Pour le ministre du Budget, comme pour de nombreux parlementaires soucieux de ne pas alourdir davantage la dette de la France qui a explosé sous l’effet de la crise économique et du plan de relance, la solution “la moins coûteuse”, c’est de faire appel aux marchés financiers pour souscrire à cet emprunt.

“Actuellement, sur les marchés, l’Etat emprunte sur deux ans avec un taux d’intérêt de 1,38%, sur cinq ans à un taux de 2,60%, sur dix ans à 3,60% et sur trente ans à 4,25%”, souligne un spécialiste des emprunts sur les marchés interrogé par l’AFP.

A titre de comparaison, le dernier grand emprunt lancé récemment auprès des particuliers par EDF sur cinq ans s’est fait avec une rémunération de 4,5%.

“Ca veut dire que, quelle que soit la durée de l’emprunt qui sera lancé et son montant, l’Etat français empruntera à un niveau inférieur” à celui d’une grande société cotée comme EDF, relève ce spécialiste, qui a souhaité rester anonyme.

Principale raison: l’Etat français bénéficie auprès des investisseurs de la meilleure “signature possible”, c’est-à-dire que sa très grande solvabilité lui permet d’avoir un “triple A” dans les agences de notation.

L’autre raison est que lorsqu’il émet des obligations sur les marchés financiers, l’Etat ne verse aucune commission aux banques d’investissement qui lui servent d’intermédiaires.

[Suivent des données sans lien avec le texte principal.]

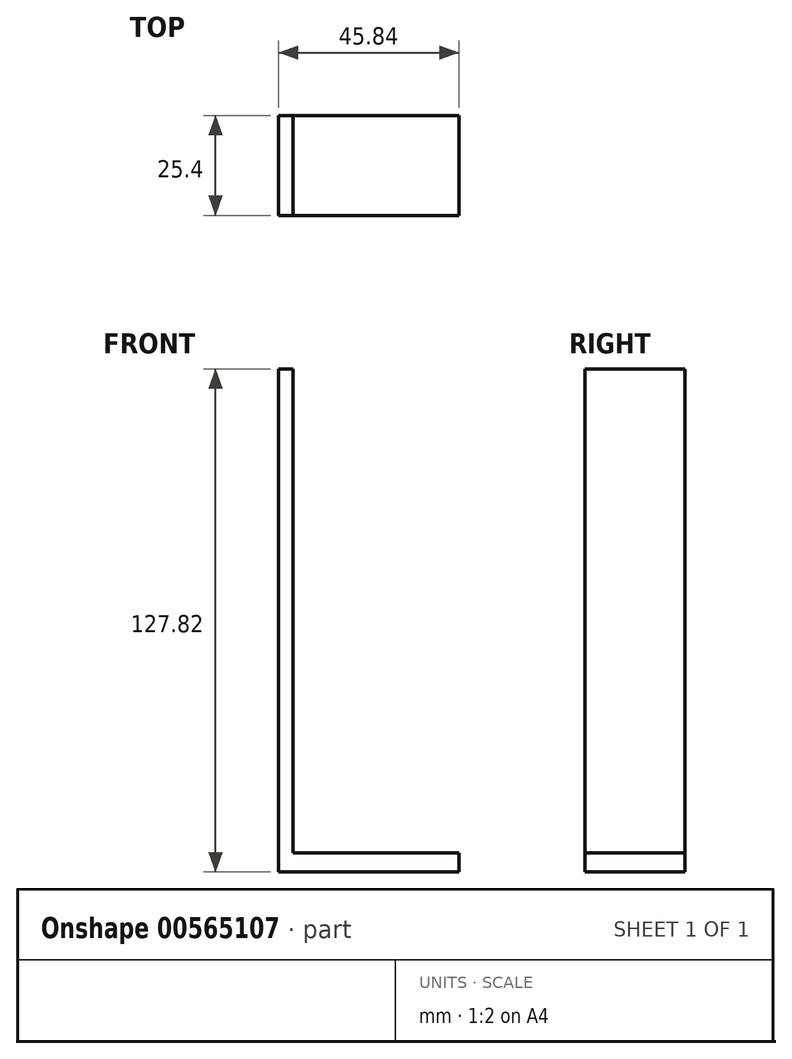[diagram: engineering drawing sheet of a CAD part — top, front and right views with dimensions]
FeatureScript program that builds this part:
annotation { "Feature Type Name" : "Feature", "Feature Type Description" : "" }
export const myFeature = defineFeature(function(context is Context, id is Id, definition is map)
    precondition{}
    {
        {
            var Q0;
            Q0=qCreatedBy(makeId("Top.planeOp"),FACE);
            var sketch = newSketch(context, id + "F0", { "sketchPlane" : qUnion([Q0])});
            skCircle(sketch, "E0", {"center": v(0, 0) * mm, "radius": 56.21 * mm});
            skSolve(sketch);
        }
        {
            var Q0;
            Q0=sQuery(id+"F0.wireOp",EDGE,"E0");
            extrude(context, id + "F1", {"bodyType" : ToolBodyType.SURFACE, "surfaceEntities" : qUnion([Q0]), "depth" : 63.28 * mm, "offsetDistance" : 25.4 * mm});
        }
        {
            var Q0;
            Q0=qCreatedBy(makeId("Front.planeOp"),FACE);
            var sketch = newSketch(context, id + "F2", { "sketchPlane" : qUnion([Q0])});
            skLineSegment(sketch, "E1.bottom", {"start": v(55.52, 63.1) * mm, "end": v(59.22, 63.1) * mm});
            skLineSegment(sketch, "E1.left", {"start": v(55.52, 63.1) * mm, "end": v(55.52, -59.87) * mm});
            skLineSegment(sketch, "E1.right", {"start": v(59.22, 63.1) * mm, "end": v(59.22, -59.87) * mm});
            skLineSegment(sketch, "E2.bottom", {"start": v(59.22, -59.87) * mm, "end": v(101.36, -59.87) * mm});
            skLineSegment(sketch, "E2.top", {"start": v(55.52, -64.7) * mm, "end": v(101.36, -64.7) * mm});
            skLineSegment(sketch, "E2.left", {"start": v(55.52, -59.87) * mm, "end": v(55.52, -64.7) * mm});
            skLineSegment(sketch, "E2.right", {"start": v(101.36, -59.87) * mm, "end": v(101.36, -64.7) * mm});
            skSolve(sketch);
        }
        {
            var Q0;
            Q0 = qSketchRegion(id + "F2", true);
            extrude(context, id + "F3", {"entities" : qUnion([Q0]), "endBound" : BoundingType.SYMMETRIC, "depth" : 25.4 * mm, "offsetDistance" : 25.4 * mm});
        }
    });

A l’inverse, s’il décidait d’ouvrir son “grand emprunt” au public, l’Etat devrait passer par l’intermédiaire des grandes banques de réseaux pour le distribuer auprès des particuliers. “Ces banques prélèvent en général de 1 à 2% de commission, un coût qui s’ajoute aux intérêts que l’emprunteur paye”, explique ce spécialiste.

Et si l’Etat voulait proposer son emprunt aux particuliers à un taux proche de celui des marchés, il est peu probable que l’opération rencontre beaucoup de succès car d’autres produits financiers proposent des taux de rémunération beaucoup plus attractifs (assurance vie autour de 4% par exemple).

“Sachant que sur un emprunt d’Etat, on paye la CSG, la CRDS et le 1% pour le RSA, si l’Etat propose un taux de 2,5% sur cinq ans, il ne reste plus grand-chose…”, note ce spécialiste.

“Dans une logique plus politique, et pas seulement financière, il pourrait arriver qu’une partie de l’emprunt soit faite auprès du public, on n’en sait encore rien. Mais dans ce cas, la part proposée resterait marginale”, estime-t-il.

MM. Rocard et Juppé ont récemment évoqué des montants compris entre 20 et 40 milliards d’euros. Leur commission doit présenter à l’Elysée son rapport à la mi-novembre.